DIRECTIONS FOR THIS TASK> Please return everything from "Police are investigating it" down to "hospital and released." in the Brooklyn attacks report below, copied word for word.
____ TEXT
Police are investigating two troubling attacks in Brooklyn - one classified as a hate crime, the other a suspected hate crime - that happened within hours of each other. NY1's Jeanine Ramirez filed the following report.

Police posters were displayed on lampposts in Crown Heights as detectives went door to door Wednesday looking for answers to who stabbed an off-duty Jewish Hatzolah EMS volunteer on Eastern Parkway near Rogers Avenue on Tuesday night. Police say it might have been a hate crime.

"He was walking, and that's what makes it more horrific. They were attacking him, it appears, due to his religious belief and who he represents," said Brooklyn Borough President Eric Adams.

Adams joined other elected leaders in denouncing the attack at a press conference in front of the Jewish Children's Museum, just blocks from where the slashing occurred.

"We want to live in a community where people of all races and nationalities can live and coexist and live peacefully," said City Councilwoman Laurie Cumbo of Brooklyn.

Police are investigating it as a possible bias crime because the suspect wore a mask and did not rob the victim, who was clearly Jewish. The victim who has since been treated at a hospital and released.
________
____ INFORMATION GIVEN
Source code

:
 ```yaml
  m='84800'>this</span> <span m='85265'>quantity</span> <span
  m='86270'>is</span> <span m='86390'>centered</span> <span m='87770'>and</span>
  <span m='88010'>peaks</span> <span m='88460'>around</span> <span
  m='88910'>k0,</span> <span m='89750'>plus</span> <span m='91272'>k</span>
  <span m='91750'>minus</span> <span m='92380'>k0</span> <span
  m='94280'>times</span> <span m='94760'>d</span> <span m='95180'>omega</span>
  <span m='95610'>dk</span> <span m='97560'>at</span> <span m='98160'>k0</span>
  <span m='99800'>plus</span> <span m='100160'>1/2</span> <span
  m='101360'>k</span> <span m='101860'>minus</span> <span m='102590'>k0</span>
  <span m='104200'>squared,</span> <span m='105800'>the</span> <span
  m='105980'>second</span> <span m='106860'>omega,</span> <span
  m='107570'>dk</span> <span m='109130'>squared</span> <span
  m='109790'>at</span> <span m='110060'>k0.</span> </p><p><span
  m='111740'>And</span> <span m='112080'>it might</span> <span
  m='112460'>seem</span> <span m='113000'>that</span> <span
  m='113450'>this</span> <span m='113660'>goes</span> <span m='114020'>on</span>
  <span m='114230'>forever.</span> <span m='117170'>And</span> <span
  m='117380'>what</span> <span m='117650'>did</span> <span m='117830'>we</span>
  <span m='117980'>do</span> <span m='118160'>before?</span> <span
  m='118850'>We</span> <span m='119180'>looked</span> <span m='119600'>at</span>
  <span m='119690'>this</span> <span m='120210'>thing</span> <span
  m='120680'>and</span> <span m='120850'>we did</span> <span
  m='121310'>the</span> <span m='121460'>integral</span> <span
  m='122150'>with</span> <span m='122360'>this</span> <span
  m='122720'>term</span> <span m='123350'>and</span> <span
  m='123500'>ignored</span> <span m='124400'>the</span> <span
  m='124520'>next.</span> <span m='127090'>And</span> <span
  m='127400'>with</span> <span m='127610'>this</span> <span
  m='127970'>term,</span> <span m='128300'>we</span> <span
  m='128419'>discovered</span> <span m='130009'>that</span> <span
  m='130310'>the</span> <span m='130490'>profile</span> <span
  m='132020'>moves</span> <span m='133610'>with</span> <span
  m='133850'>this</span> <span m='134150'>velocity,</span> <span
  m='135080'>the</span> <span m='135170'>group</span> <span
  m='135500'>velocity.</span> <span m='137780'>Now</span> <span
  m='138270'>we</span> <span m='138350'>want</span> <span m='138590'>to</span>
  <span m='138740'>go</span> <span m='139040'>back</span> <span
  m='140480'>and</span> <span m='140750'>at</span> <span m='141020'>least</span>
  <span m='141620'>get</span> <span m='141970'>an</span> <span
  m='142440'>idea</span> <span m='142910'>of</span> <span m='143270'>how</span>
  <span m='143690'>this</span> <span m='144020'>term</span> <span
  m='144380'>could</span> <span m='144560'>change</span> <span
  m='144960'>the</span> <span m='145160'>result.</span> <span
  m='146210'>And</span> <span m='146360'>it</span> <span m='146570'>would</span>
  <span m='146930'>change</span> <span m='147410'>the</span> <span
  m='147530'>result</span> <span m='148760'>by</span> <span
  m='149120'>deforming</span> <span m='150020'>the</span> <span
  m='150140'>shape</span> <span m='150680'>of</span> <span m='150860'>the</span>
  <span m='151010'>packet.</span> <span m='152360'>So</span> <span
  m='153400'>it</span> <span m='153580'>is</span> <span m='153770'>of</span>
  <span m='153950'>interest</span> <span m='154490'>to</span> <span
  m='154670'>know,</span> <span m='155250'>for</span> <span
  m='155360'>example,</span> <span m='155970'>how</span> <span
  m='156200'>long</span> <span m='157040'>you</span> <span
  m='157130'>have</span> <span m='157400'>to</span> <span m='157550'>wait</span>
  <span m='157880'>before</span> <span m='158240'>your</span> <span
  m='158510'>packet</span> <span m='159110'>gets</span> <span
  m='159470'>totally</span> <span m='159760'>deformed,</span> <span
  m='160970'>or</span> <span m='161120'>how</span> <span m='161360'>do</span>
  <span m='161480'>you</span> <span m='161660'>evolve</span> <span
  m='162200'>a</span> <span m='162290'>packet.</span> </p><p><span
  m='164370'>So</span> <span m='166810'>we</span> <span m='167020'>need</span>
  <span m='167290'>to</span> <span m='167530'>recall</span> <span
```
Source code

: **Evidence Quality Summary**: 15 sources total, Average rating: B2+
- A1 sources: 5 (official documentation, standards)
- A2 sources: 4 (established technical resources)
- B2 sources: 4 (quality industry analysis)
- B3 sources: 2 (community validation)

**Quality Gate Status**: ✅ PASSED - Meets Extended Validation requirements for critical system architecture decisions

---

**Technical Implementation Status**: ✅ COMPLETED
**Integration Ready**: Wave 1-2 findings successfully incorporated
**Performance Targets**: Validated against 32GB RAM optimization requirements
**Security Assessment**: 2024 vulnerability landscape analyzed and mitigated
________
ANSWER TO THIS EXERCISE>
Police are investigating it as a possible bias crime because the suspect wore a mask and did not rob the victim, who was clearly Jewish. The victim who has since been treated at a hospital and released.